If you look at the current information about Yahoo! Search Marketing, such as their introduction and their guidelines, words like targets for keywords and creatives for ads or ad creatives are no longer used.

By March 2007, some bloggers had a list of complaints, including StraightUpSearch.com's post with a wish list that included dayparting, ad position reporting by time frame, time of day and time zone specification, along with the ability to choose on which sites you want your ad to appear and which ones you do not.

The post concluded, “Think like your customers and give them what they really want — transparency and control.”
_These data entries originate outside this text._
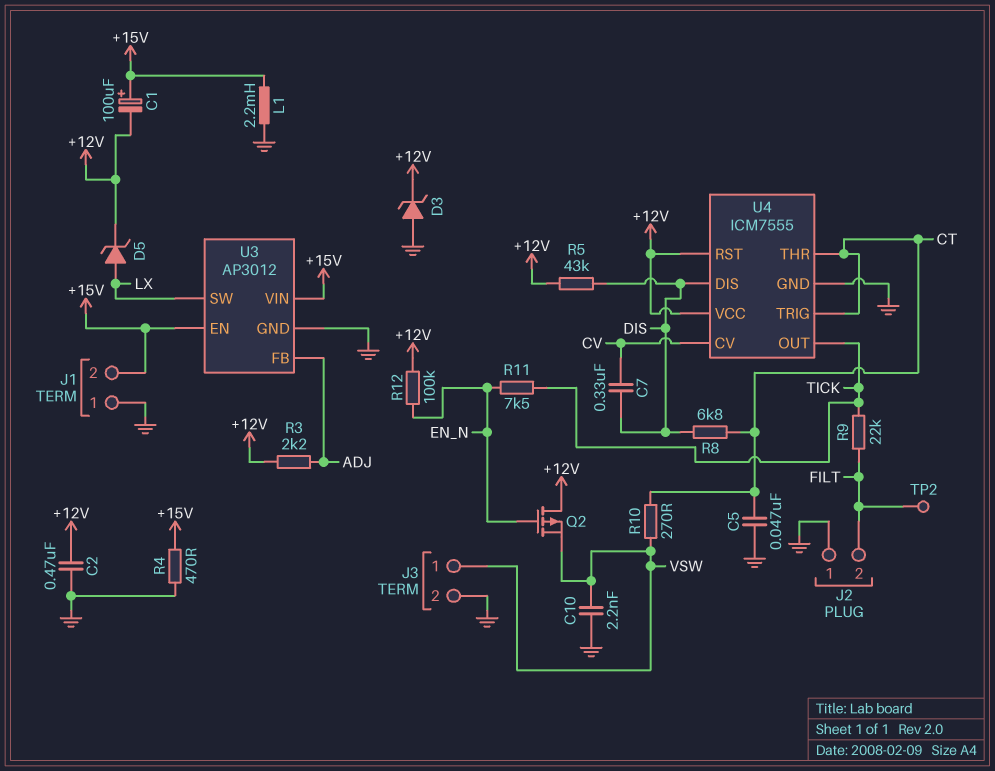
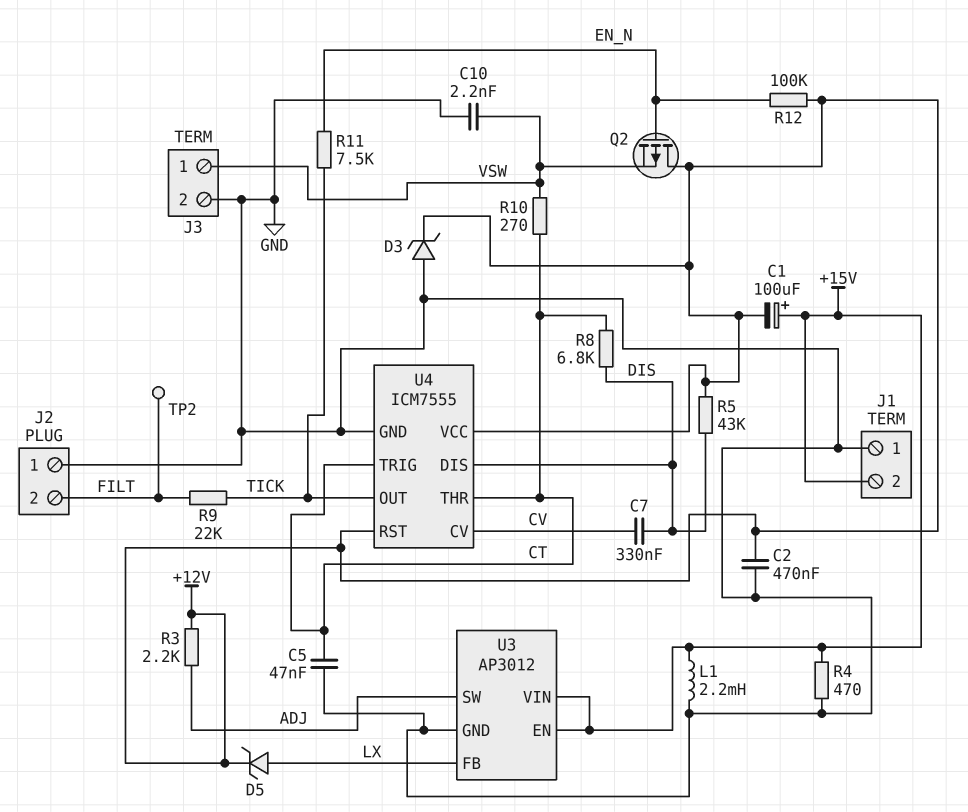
U3 pin FB: ADJ -> LX
U3 pin SW: LX -> ADJ

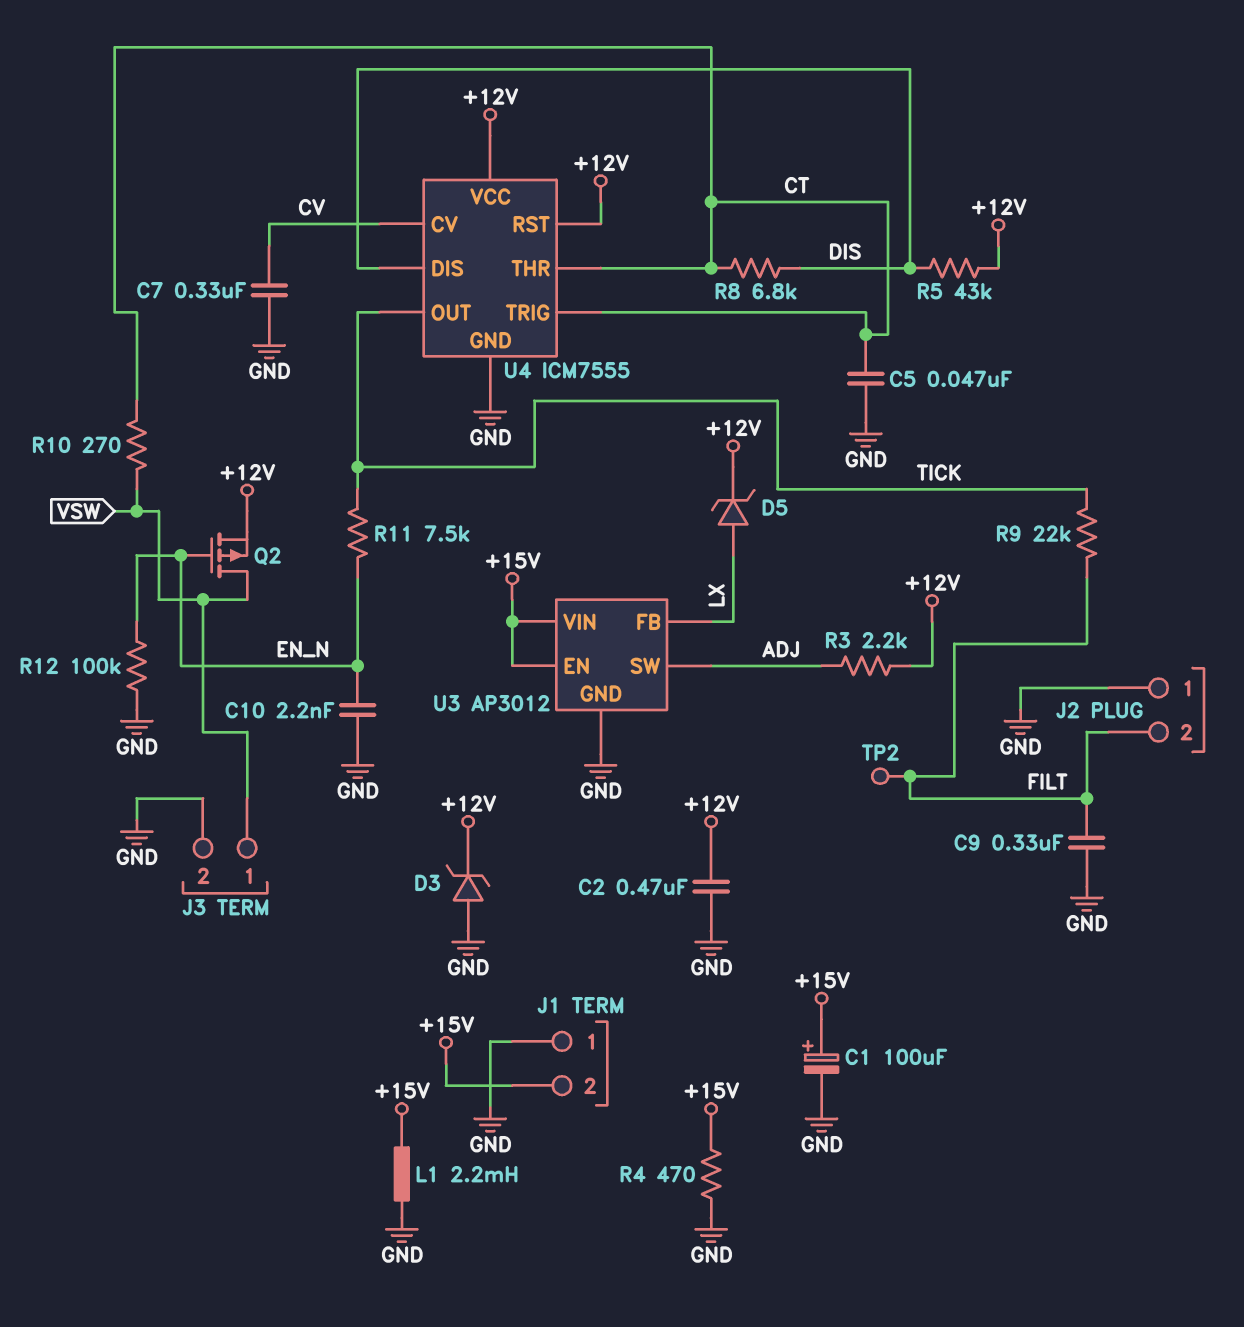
C1: 100uF (plus +15V, minus +12V) -> 100uF (plus +15V, minus GND)
C7: 330nF (CV, DIS) -> 330nF (CV, GND)
C9: none -> 330nF (FILT, GND)
C10: 2.2nF (GND, VSW) -> 2.2nF (EN_N, GND)
Q2: PMOS (G EN_N, D +12V, S VSW) -> PMOS (G EN_N, D VSW, S +12V)
R12: 100k (+12V, EN_N) -> 100k (EN_N, GND)

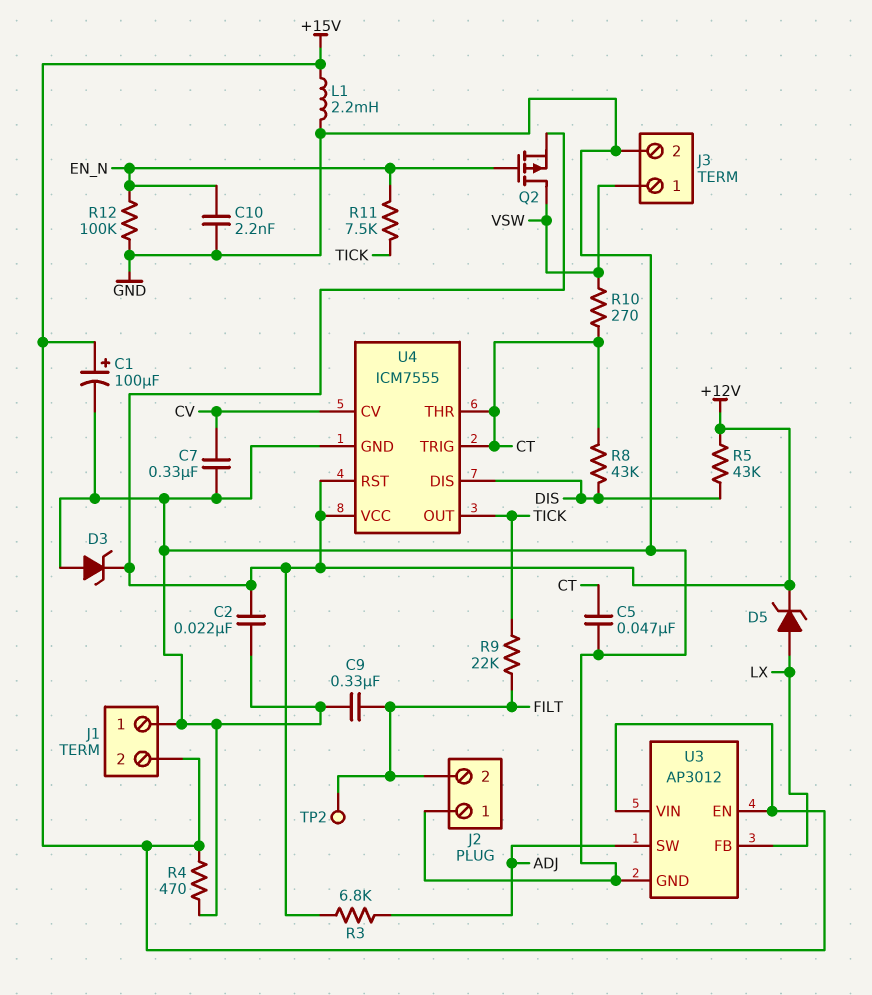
C2: 470nF (+12V, GND) -> 22nF (+12V, GND)
R3: 2.2k (+12V, ADJ) -> 6.8k (+12V, ADJ)
R8: 6.8k (CT, DIS) -> 43k (CT, DIS)

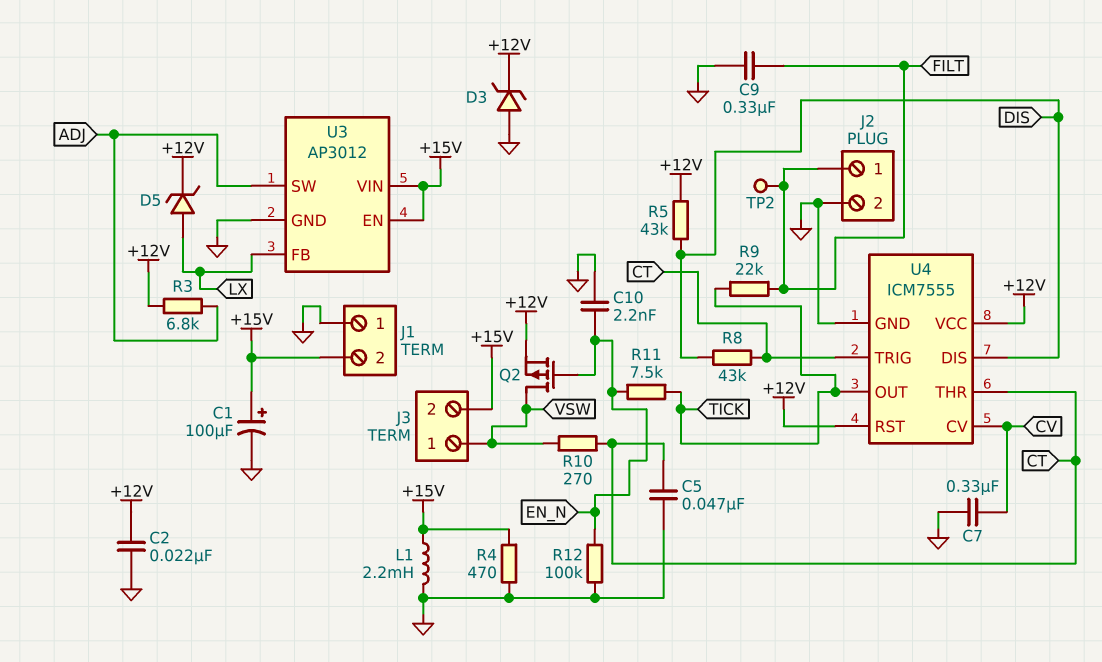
J2 pin 1: GND -> FILT
J2 pin 2: FILT -> GND
J3 pin 2: GND -> +15V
TechCrunch also had a pertinent question: Why can’t Yahoo! Search Marketing block fraudulent transactions? According to Duncan Riley in a December 17, 2007 post, a leading affiliate of Yahoo! Search marketing’s program was earning five-figure monthly returns until he received an e-mail from Yahoo! saying that 65 percent of his traffic was signing up for YSM with stolen credit cards, and so Yahoo! canceled his account.

Riley didn’t think it made sense to cancel the affiliate’s account.

I have to admit that I applied for Yahoo! Search Marketing for one of my blogs but was rejected. Google, however, accepted my blog for its free Adsense ads.

I notice that for pay-per-click (PPC) ads, you can also be shown on Google Maps, something that doesn’t seem to be available on Yahoo!. Yahoo! maps, like Google's, can give you live or real-time traffic, but this isn’t has good as SigAlert.com. Google took their maps and improved them with features such as terrain and street view. The street view is great for someone who’s going to a new place and wants to know what landmarks to look out for.

Why didn’t Yahoo! think like map users? Why didn't Yahoo! think to make software easier to understand and easier to use, not only for its customers, but also for its workforce? Too busy ideating?

While busy ideating, Yahoo! failed to consider simple things like ergonomics in its new software design. If Yahoo! can't think of their own employees, can they really know what people need or want?